#### Supplied records:
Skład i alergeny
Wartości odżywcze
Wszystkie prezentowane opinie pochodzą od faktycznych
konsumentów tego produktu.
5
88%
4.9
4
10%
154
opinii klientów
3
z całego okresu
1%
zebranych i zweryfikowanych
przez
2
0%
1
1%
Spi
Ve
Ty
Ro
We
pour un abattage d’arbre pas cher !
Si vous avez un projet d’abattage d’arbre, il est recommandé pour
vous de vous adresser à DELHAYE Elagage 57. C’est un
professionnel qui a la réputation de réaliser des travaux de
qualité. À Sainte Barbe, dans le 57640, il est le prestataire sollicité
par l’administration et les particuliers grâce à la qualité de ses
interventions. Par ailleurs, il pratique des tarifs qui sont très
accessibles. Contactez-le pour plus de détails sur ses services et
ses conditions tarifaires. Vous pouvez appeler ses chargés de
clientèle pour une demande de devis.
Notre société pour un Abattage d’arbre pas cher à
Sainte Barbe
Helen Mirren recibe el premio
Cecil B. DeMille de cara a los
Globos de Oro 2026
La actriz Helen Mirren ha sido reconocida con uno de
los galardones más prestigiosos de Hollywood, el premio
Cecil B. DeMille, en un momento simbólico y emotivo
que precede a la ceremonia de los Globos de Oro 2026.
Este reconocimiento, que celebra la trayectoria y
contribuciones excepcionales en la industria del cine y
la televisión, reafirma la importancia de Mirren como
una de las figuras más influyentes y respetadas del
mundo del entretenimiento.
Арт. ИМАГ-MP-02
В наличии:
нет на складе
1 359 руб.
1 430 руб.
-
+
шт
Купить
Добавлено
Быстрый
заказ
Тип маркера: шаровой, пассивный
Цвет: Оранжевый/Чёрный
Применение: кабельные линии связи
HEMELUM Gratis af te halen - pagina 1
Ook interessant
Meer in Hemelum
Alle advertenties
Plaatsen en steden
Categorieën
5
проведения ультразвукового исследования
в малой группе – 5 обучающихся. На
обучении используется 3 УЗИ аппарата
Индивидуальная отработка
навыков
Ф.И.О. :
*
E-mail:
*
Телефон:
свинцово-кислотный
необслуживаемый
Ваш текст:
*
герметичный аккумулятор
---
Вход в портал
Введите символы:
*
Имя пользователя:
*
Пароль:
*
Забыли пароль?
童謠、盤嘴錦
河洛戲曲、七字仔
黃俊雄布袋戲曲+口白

#### Exercise instructions:
Type out the records above again, exactly the same.

#### Answer to this exercise:
Skład i alergeny
Wartości odżywcze
Wszystkie prezentowane opinie pochodzą od faktycznych
konsumentów tego produktu.
5
88%
4.9
4
10%
154
opinii klientów
3
z całego okresu
1%
zebranych i zweryfikowanych
przez
2
0%
1
1%
Spi
Ve
Ty
Ro
We
pour un abattage d’arbre pas cher !
Si vous avez un projet d’abattage d’arbre, il est recommandé pour
vous de vous adresser à DELHAYE Elagage 57. C’est un
professionnel qui a la réputation de réaliser des travaux de
qualité. À Sainte Barbe, dans le 57640, il est le prestataire sollicité
par l’administration et les particuliers grâce à la qualité de ses
interventions. Par ailleurs, il pratique des tarifs qui sont très
accessibles. Contactez-le pour plus de détails sur ses services et
ses conditions tarifaires. Vous pouvez appeler ses chargés de
clientèle pour une demande de devis.
Notre société pour un Abattage d’arbre pas cher à
Sainte Barbe
Helen Mirren recibe el premio
Cecil B. DeMille de cara a los
Globos de Oro 2026
La actriz Helen Mirren ha sido reconocida con uno de
los galardones más prestigiosos de Hollywood, el premio
Cecil B. DeMille, en un momento simbólico y emotivo
que precede a la ceremonia de los Globos de Oro 2026.
Este reconocimiento, que celebra la trayectoria y
contribuciones excepcionales en la industria del cine y
la televisión, reafirma la importancia de Mirren como
una de las figuras más influyentes y respetadas del
mundo del entretenimiento.
Арт. ИМАГ-MP-02
В наличии:
нет на складе
1 359 руб.
1 430 руб.
-
+
шт
Купить
Добавлено
Быстрый
заказ
Тип маркера: шаровой, пассивный
Цвет: Оранжевый/Чёрный
Применение: кабельные линии связи
HEMELUM Gratis af te halen - pagina 1
Ook interessant
Meer in Hemelum
Alle advertenties
Plaatsen en steden
Categorieën
5
проведения ультразвукового исследования
в малой группе – 5 обучающихся. На
обучении используется 3 УЗИ аппарата
Индивидуальная отработка
навыков
Ф.И.О. :
*
E-mail:
*
Телефон:
свинцово-кислотный
необслуживаемый
Ваш текст:
*
герметичный аккумулятор
---
Вход в портал
Введите символы:
*
Имя пользователя:
*
Пароль:
*
Забыли пароль?
童謠、盤嘴錦
河洛戲曲、七字仔
黃俊雄布袋戲曲+口白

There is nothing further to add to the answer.